The common thread throughout the history of peace negotiations that began with the Oslo process has been a refusal on the part of the West to hold the Palestinians accountable. Yasser Arafat made little secret of the fact that he saw the power he gained at Oslo as a stepping stone to future conflict rather than a way to end it. Though his successor Abbas wears a suit rather than military fatigues, he has played the same double game in which he sometimes talks peace while also buttressing a culture of hatred and war that ensures the continuation of the conflict.

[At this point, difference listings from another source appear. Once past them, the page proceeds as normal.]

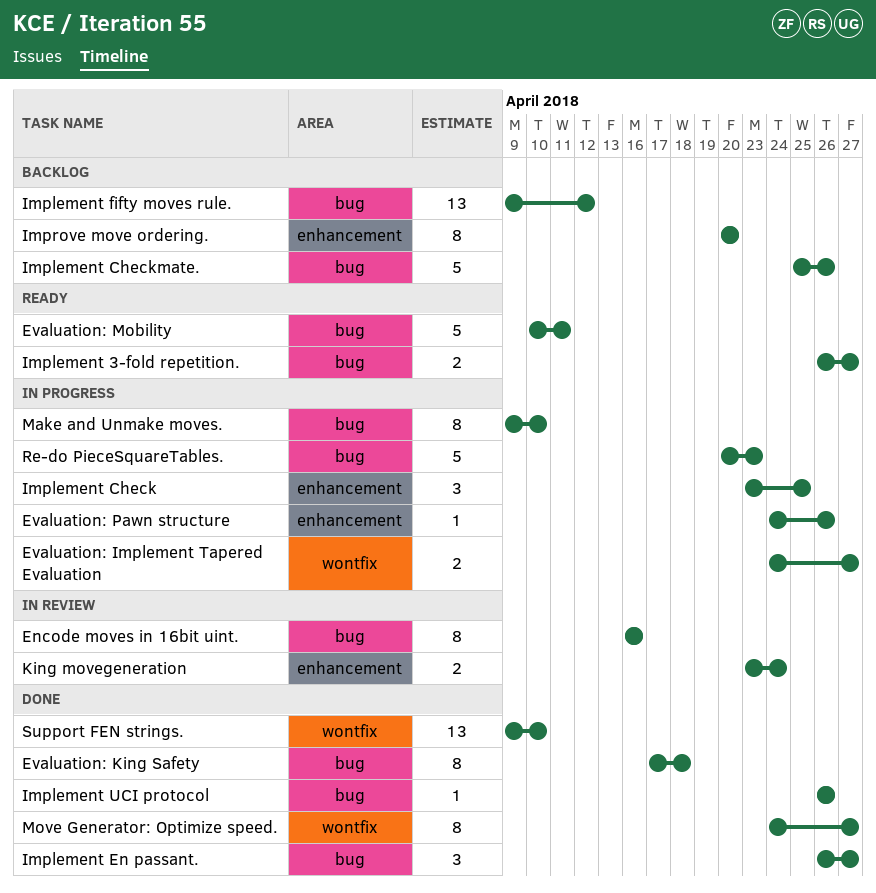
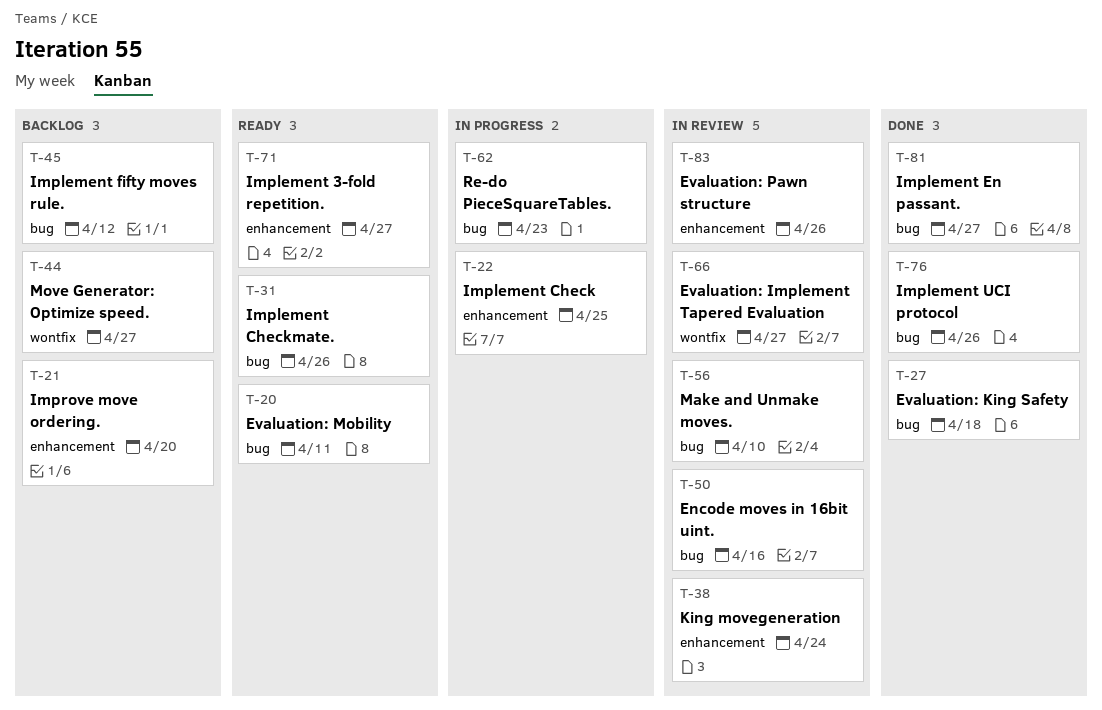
Evaluation: Implement Tapered Evaluation, status: In progress -> In review
Evaluation: Pawn structure, status: In progress -> In review
Implement 3-fold repetition., label: bug -> enhancement
Implement Checkmate., status: Backlog -> Ready
Make and Unmake moves., status: In progress -> In review
Move Generator: Optimize speed., status: Done -> Backlog
Support FEN strings.: present -> none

Neither Trump nor the Saudis can bribe Abbas to act differently when the dynamic of Palestinian politics and worries about his Hamas foes tell him he must stall peace in order to survive. But a U.S. president who is willing to hold him accountable for his conduct is an innovation that can only advance the cause of peace. For too long, Abbas has gotten away with brazen lies and condoning violence while being applauded by U.S. presidents. If peace is ever to come, it will only happen when the Palestinians realize they must change. Such a moment can’t come soon enough.